### What to do
Reproduce every line of the data, exactly and without its pictures.

### Saved entries
=== Section Start ===

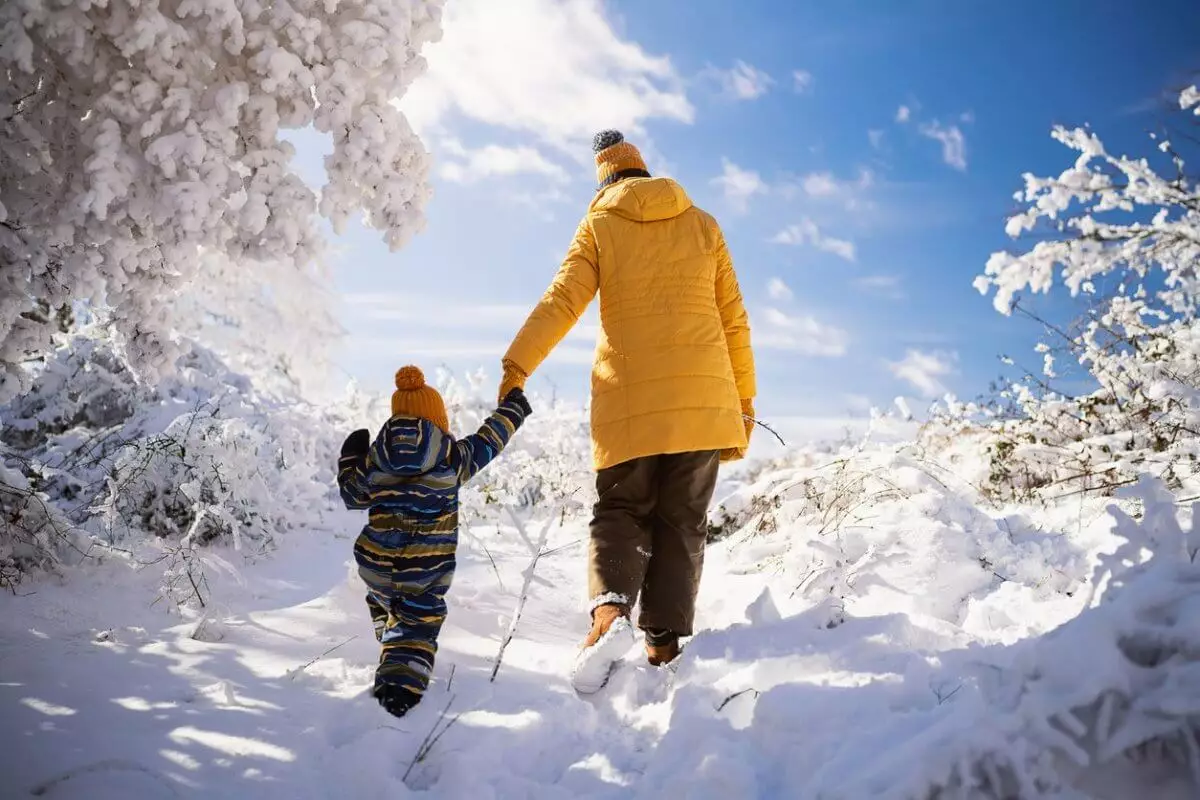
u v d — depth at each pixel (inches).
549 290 139.0
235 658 127.0
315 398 363.3
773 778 90.9
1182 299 212.4
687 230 139.6
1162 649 81.5
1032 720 80.3
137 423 225.8
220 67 147.9
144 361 154.8
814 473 195.5
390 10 150.2
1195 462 168.1
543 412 305.0
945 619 138.9
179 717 106.4
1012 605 129.4
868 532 159.3
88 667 118.7
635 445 130.9
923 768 79.7
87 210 135.3
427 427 126.0
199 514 159.5
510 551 205.0
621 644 117.6
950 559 148.2
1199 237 198.1
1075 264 206.1
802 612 126.4
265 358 358.6
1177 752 78.9
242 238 146.9
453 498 125.7
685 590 131.4
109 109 139.3
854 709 96.6
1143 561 89.9
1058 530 162.1
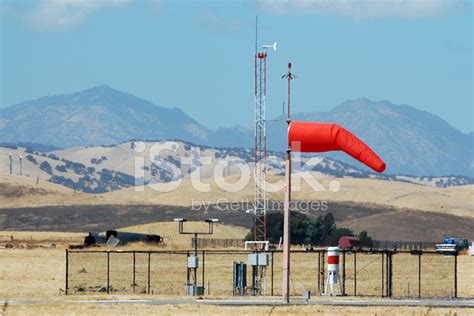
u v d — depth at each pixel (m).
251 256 189.12
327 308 150.12
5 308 152.38
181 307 152.38
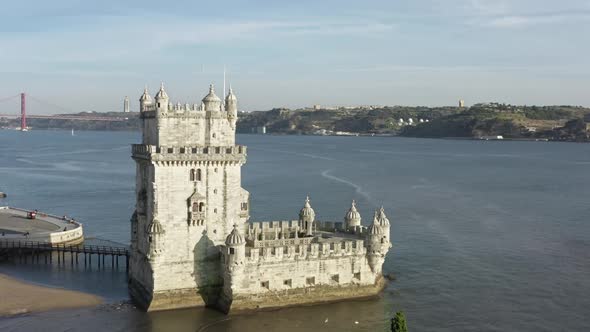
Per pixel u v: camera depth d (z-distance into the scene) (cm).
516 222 14875
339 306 8888
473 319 8544
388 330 8094
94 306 8975
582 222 14975
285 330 8019
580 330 8206
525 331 8169
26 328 8100
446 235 13312
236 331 7969
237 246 8331
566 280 10219
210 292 8794
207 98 8744
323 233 10131
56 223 14188
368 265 9262
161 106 8419
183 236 8594
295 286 8794
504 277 10362
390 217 15275
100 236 14200
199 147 8562
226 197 8788
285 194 19700
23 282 10275
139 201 9044
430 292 9575
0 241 12125
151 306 8512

=== Section End ===

### Your response
u v d — depth at each pixel (inches).
549 290 139.0
235 658 127.0
315 398 363.3
773 778 90.9
1182 299 212.4
687 230 139.6
1162 649 81.5
1032 720 80.3
137 423 225.8
220 67 147.9
144 361 154.8
814 473 195.5
390 10 150.2
1195 462 168.1
543 412 305.0
945 619 138.9
179 717 106.4
1012 605 129.4
868 532 159.3
88 667 118.7
635 445 130.9
923 768 79.7
87 210 135.3
427 427 126.0
199 514 159.5
510 551 205.0
621 644 117.6
950 559 148.2
1199 237 198.1
1075 264 206.1
802 612 126.4
265 358 358.6
1177 752 78.9
242 238 146.9
453 498 125.7
685 590 131.4
109 109 139.3
854 709 96.6
1143 561 89.9
1058 530 162.1
u v d — depth at each pixel (m).
251 256 189.12
327 308 150.12
5 308 152.38
181 307 152.38
Per pixel u v: camera depth d (z-distance into the scene) (cm).
516 222 14875
339 306 8888
473 319 8544
388 330 8094
94 306 8975
582 222 14975
285 330 8019
580 330 8206
525 331 8169
26 328 8100
446 235 13312
236 331 7969
237 246 8331
566 280 10219
210 292 8794
207 98 8744
323 233 10131
56 223 14188
368 265 9262
161 106 8419
183 236 8594
295 286 8794
504 277 10362
390 217 15275
100 236 14200
199 147 8562
226 197 8788
285 194 19700
23 282 10275
139 201 9044
430 292 9575
0 241 12125
151 306 8512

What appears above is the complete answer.